§ WHAT TO DO
Please set down every one of the items below word for word, changing nothing.

(Dataset items)
========
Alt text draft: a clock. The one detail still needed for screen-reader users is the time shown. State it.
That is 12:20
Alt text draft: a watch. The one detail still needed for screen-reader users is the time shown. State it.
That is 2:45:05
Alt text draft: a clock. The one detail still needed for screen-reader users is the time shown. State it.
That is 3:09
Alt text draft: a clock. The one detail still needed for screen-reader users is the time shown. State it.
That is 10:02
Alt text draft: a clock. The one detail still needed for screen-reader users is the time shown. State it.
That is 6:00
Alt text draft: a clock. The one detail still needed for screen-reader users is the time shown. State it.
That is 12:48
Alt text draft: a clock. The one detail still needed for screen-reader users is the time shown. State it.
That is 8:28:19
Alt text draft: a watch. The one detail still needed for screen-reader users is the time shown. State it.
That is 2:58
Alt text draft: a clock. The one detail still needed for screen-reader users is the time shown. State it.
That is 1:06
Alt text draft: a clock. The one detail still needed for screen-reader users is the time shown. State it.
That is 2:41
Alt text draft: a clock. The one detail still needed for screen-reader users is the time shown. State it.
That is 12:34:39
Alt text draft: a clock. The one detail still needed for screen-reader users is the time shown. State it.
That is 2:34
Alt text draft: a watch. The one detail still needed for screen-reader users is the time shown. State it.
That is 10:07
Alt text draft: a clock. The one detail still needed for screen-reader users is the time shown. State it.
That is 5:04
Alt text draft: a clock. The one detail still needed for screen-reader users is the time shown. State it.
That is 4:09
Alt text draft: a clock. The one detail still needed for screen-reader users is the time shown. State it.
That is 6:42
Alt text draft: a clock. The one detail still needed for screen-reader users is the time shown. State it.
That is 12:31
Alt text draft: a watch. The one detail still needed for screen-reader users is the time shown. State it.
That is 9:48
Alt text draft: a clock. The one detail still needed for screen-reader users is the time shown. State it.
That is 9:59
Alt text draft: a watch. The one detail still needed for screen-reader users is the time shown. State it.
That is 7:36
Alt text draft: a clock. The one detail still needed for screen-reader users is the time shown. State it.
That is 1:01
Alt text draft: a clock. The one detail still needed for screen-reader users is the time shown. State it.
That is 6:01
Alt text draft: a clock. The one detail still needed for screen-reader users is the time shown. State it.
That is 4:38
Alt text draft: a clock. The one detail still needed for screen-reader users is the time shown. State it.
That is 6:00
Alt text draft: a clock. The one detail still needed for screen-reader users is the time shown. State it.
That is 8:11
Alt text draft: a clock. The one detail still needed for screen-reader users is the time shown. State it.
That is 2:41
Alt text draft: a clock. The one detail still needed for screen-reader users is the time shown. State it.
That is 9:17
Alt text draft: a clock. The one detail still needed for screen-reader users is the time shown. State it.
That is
========
§ OUTPUT BELOW
Alt text draft: a clock. The one detail still needed for screen-reader users is the time shown. State it.
That is 12:20
Alt text draft: a watch. The one detail still needed for screen-reader users is the time shown. State it.
That is 2:45:05
Alt text draft: a clock. The one detail still needed for screen-reader users is the time shown. State it.
That is 3:09
Alt text draft: a clock. The one detail still needed for screen-reader users is the time shown. State it.
That is 10:02
Alt text draft: a clock. The one detail still needed for screen-reader users is the time shown. State it.
That is 6:00
Alt text draft: a clock. The one detail still needed for screen-reader users is the time shown. State it.
That is 12:48
Alt text draft: a clock. The one detail still needed for screen-reader users is the time shown. State it.
That is 8:28:19
Alt text draft: a watch. The one detail still needed for screen-reader users is the time shown. State it.
That is 2:58
Alt text draft: a clock. The one detail still needed for screen-reader users is the time shown. State it.
That is 1:06
Alt text draft: a clock. The one detail still needed for screen-reader users is the time shown. State it.
That is 2:41
Alt text draft: a clock. The one detail still needed for screen-reader users is the time shown. State it.
That is 12:34:39
Alt text draft: a clock. The one detail still needed for screen-reader users is the time shown. State it.
That is 2:34
Alt text draft: a watch. The one detail still needed for screen-reader users is the time shown. State it.
That is 10:07
Alt text draft: a clock. The one detail still needed for screen-reader users is the time shown. State it.
That is 5:04
Alt text draft: a clock. The one detail still needed for screen-reader users is the time shown. State it.
That is 4:09
Alt text draft: a clock. The one detail still needed for screen-reader users is the time shown. State it.
That is 6:42
Alt text draft: a clock. The one detail still needed for screen-reader users is the time shown. State it.
That is 12:31
Alt text draft: a watch. The one detail still needed for screen-reader users is the time shown. State it.
That is 9:48
Alt text draft: a clock. The one detail still needed for screen-reader users is the time shown. State it.
That is 9:59
Alt text draft: a watch. The one detail still needed for screen-reader users is the time shown. State it.
That is 7:36
Alt text draft: a clock. The one detail still needed for screen-reader users is the time shown. State it.
That is 1:01
Alt text draft: a clock. The one detail still needed for screen-reader users is the time shown. State it.
That is 6:01
Alt text draft: a clock. The one detail still needed for screen-reader users is the time shown. State it.
That is 4:38
Alt text draft: a clock. The one detail still needed for screen-reader users is the time shown. State it.
That is 6:00
Alt text draft: a clock. The one detail still needed for screen-reader users is the time shown. State it.
That is 8:11
Alt text draft: a clock. The one detail still needed for screen-reader users is the time shown. State it.
That is 2:41
Alt text draft: a clock. The one detail still needed for screen-reader users is the time shown. State it.
That is 9:17
Alt text draft: a clock. The one detail still needed for screen-reader users is the time shown. State it.
That is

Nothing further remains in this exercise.